By OrionStarlancer 40 Comments
I've heard people off and on talk about whether or not we should consider comics literature, or more common, whether some comics qualify as literature while others do not. Usually people welcome in titanic classics like Watchmen and the Extraordinary League of Gentlemen (which does, after all, use British literary characters) into the realm of literature, but keep out volumes like Final Crisis or even the Ultimates. Although I thought Watchmen was spectacular, I'm still weary of the argument that some comics may be elevated while others may not. Simply because these stories are accompanied by pictures is no reason to assume that the art-form is inferior, nor that only a portion of it escapes inferiority. The best way to approach this question is not to fractionalize the comic universe, but instead, to succinctly ask if all of the comic realm actually is literature (whether good or bad lit), or if it is something different entirely.
We consider many movies, which simultaneously use pictures and dialogue, to have a great artistic prestige and celebrate their success hand over fist, yet comics don't seem to receive the same respect. Sometimes, comic book characters, like Batman, make it to the silver screen and now the movie already rests comfortably on its laurels, yet the batman comics (although likely more popular than before) seem to have gained no more literary respect. Robert Bloch, in his introduction to Magnolia's Hellboy: Seeds of Destruction claims that Hellboy and more and more like it now gracefully work with a "deliberately satirized awareness of classical modes and content" and then reports this is, "the product of superb talents." Bloch understands that the comics are grounded in an instinct to entertain, but he also believes that in that entertainment comes complicated, intriguing, and demanding messages which have too often been thrown aside as "sleazy vehicles of violence" (Bloch). Bloch sees this partially as a problem evolving out of comic book history where the original stories so severely lacked depth that they gained a permanent bad name for what is now evolving into really savvy story-telling. But despite this evolution, should comics be welcomed into the realm of literature and be part of what we understand as high-caliber writing and story telling?
As Bloch insinuates, the problem must be the pictures. He received great praise on his work The Scarf from an avid comic critic despite that Bloch's own novel perpetrated "murder and mayhem" equal to or beyond what we see in comics today (Bloch).
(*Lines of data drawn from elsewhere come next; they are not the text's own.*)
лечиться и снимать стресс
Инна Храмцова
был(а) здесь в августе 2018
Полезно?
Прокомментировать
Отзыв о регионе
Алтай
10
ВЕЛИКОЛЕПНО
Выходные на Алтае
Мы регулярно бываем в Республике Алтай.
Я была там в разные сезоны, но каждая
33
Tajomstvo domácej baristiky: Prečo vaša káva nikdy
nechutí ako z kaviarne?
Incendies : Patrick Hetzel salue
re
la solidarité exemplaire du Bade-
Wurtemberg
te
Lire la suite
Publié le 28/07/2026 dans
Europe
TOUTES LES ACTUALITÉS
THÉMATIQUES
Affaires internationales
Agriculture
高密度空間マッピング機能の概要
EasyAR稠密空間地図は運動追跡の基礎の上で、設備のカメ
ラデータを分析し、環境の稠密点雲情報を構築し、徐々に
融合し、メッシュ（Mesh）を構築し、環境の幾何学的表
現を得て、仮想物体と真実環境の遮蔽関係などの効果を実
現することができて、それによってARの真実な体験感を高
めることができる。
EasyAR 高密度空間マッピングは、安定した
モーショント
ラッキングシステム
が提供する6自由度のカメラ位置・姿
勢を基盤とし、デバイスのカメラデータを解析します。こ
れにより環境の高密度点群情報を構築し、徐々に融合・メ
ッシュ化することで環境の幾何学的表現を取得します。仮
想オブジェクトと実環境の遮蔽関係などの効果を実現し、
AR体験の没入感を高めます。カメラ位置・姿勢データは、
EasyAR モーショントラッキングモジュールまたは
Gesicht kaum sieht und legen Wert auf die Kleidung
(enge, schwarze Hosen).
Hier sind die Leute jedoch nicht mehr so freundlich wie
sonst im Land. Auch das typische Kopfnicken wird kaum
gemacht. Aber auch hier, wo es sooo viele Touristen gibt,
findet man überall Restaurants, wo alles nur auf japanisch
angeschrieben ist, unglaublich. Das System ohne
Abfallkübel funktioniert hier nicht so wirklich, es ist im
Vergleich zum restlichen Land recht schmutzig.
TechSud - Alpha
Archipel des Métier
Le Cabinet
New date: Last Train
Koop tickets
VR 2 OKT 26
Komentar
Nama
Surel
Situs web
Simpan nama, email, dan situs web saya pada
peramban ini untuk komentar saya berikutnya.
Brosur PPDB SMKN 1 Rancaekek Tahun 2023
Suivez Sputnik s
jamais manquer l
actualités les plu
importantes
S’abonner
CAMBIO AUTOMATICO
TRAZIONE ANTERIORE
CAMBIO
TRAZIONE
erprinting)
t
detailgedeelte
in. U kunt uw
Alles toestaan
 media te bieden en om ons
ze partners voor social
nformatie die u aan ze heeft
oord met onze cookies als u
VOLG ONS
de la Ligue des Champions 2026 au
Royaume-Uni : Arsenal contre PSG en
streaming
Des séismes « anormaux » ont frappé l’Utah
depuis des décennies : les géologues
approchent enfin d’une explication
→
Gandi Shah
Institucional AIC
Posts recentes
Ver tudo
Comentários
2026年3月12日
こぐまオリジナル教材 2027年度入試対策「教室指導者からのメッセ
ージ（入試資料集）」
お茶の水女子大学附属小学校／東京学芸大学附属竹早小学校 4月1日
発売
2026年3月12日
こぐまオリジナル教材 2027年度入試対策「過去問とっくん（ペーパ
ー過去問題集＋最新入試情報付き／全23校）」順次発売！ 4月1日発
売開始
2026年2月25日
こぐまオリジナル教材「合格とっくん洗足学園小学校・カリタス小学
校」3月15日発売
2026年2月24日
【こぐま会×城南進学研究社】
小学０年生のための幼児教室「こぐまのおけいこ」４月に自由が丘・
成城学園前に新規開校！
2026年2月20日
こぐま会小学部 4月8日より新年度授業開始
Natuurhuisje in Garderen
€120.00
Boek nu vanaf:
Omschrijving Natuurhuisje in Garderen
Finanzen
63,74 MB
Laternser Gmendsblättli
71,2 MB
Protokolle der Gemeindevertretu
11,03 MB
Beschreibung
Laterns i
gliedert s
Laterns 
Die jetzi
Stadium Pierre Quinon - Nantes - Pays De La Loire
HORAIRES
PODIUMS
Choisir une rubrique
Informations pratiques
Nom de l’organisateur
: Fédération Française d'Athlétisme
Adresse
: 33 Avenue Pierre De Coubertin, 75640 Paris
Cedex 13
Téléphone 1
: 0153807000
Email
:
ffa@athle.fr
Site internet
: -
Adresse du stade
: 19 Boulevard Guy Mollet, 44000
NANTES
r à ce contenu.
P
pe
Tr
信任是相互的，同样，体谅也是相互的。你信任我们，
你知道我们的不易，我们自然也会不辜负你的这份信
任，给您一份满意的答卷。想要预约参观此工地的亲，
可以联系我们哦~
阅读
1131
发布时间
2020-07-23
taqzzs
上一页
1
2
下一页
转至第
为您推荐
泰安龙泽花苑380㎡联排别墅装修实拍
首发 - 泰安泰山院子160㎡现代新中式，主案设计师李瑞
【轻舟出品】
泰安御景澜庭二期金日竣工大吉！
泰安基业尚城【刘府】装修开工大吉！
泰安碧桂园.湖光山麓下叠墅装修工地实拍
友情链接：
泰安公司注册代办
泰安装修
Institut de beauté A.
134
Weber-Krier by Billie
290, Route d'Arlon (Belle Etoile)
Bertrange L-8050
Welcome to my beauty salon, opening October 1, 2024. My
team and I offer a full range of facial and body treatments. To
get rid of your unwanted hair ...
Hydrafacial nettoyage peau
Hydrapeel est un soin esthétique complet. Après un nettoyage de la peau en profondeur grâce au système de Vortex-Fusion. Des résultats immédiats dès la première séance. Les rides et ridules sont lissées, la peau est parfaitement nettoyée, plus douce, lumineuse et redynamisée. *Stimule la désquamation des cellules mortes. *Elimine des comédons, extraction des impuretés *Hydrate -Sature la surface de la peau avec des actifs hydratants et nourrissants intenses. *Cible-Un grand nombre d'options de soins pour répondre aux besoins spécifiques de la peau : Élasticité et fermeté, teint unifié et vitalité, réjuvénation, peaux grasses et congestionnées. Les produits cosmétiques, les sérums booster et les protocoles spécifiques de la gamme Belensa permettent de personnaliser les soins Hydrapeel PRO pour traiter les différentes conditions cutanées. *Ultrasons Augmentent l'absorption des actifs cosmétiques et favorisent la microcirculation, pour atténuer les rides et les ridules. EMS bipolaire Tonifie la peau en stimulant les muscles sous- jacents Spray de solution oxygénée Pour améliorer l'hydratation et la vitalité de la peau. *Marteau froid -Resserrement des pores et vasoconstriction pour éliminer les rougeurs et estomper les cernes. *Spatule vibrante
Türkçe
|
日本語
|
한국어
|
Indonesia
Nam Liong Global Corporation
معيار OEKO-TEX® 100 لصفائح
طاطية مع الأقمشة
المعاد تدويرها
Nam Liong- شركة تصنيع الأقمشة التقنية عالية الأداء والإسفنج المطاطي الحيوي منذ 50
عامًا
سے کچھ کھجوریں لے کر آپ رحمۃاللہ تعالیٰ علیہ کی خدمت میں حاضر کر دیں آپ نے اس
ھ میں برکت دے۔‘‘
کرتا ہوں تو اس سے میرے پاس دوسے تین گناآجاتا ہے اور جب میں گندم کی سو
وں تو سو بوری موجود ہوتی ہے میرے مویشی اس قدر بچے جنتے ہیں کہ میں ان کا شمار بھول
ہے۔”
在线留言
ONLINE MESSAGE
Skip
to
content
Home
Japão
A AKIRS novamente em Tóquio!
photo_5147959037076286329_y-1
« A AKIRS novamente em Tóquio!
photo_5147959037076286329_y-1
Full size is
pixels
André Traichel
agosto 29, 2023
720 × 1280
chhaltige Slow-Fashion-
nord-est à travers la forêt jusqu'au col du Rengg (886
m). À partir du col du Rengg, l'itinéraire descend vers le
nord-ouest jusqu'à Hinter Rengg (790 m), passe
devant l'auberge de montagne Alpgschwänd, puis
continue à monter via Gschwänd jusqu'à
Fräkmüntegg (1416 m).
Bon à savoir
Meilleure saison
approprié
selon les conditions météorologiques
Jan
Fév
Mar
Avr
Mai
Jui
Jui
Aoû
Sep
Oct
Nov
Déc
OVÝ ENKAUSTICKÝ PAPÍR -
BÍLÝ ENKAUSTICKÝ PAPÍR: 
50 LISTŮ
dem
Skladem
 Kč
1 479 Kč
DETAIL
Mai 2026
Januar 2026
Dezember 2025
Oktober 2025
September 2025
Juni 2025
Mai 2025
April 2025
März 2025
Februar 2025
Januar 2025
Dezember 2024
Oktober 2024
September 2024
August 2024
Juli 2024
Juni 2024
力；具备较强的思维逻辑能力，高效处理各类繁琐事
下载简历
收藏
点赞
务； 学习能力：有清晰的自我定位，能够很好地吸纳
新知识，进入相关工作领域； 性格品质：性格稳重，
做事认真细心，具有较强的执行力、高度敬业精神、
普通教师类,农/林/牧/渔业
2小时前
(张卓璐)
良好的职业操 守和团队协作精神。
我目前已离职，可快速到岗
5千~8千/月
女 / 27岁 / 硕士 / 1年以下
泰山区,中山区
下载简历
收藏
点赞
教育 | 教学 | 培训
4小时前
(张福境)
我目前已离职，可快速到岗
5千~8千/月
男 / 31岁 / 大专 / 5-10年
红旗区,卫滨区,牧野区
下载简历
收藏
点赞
It seems readers may be more willing to encounter a knife to the gut carried along the whims of wanton words, but when the knife is painted before their eyes it becomes crude and distateful. But should a weak stomach really be a reason to take away the level of art? And must readers really be forced to work for every description? Comic books offer something much more immediate than other forms of writing because of the accompanied picture, but as Bloch would agree, they also offer a more interesting angle at satire and irony since the pictures and text can offer different ideas concurrently. So, let's say the author wants to show us the narrator is either in denial or is delusional. The opening lines could read, "I had a very happy childhood" and the image could show his father slapping him and his mother crying. A piece of only words can accomplish the same thing, but the pace must be slower so the effect might be less shocking and the emotional effect deadened. Additionally, who's to say that every novel deserves great praise?
When I think of popular fiction, three authors immediately come to mind: Stephen King, Stephanie Meyer, and J.K. Rowling. All of these authors are extremely popular, but arguably King and Rowling are on a completely different level than Meyer. Even though Twilight has an indisputable popularity among teenagers right now, surely a great deal of comics have better story lines, character development, dialogue, meaning, use of metaphor, message, etc . . . King believes Meyer is a flash in the pan and won't last the ages, an argument that went viral a year or so ago. Whether or not he's right, the question is this: do we accept her level of writing as literature now? Because if we do, surely a great number of comics give us a better story at most every angle and ask important questions about our concept of heroism and desire to help, hurt, or sway others to help us with our problems or our bidding. But Meyer is only one author and shouldn't stand as the sole reason to invite comics into lit. The readers and the writers of these comics must ultimately make that decision.
Comics like Watchmen, which already are prevalent in college and high school classrooms, do inspire the possibility of more and more comics coming into a more respectful stature, but ultimately the demands of the readers must be met. If we readers ask for the challenging material, there are capable writers ready and waiting (and many already producing great art). Even if the story is grandiose, writers must also focus on the scientific, the awesome, and the meaningful found in great stories like Final Crisis, and stay away from immature and poor judgement calls like Spider-Man: One more day. It is in this charge that comics have the possibility to gain the respect they deserve and finally answer the question: yes, comics are literature.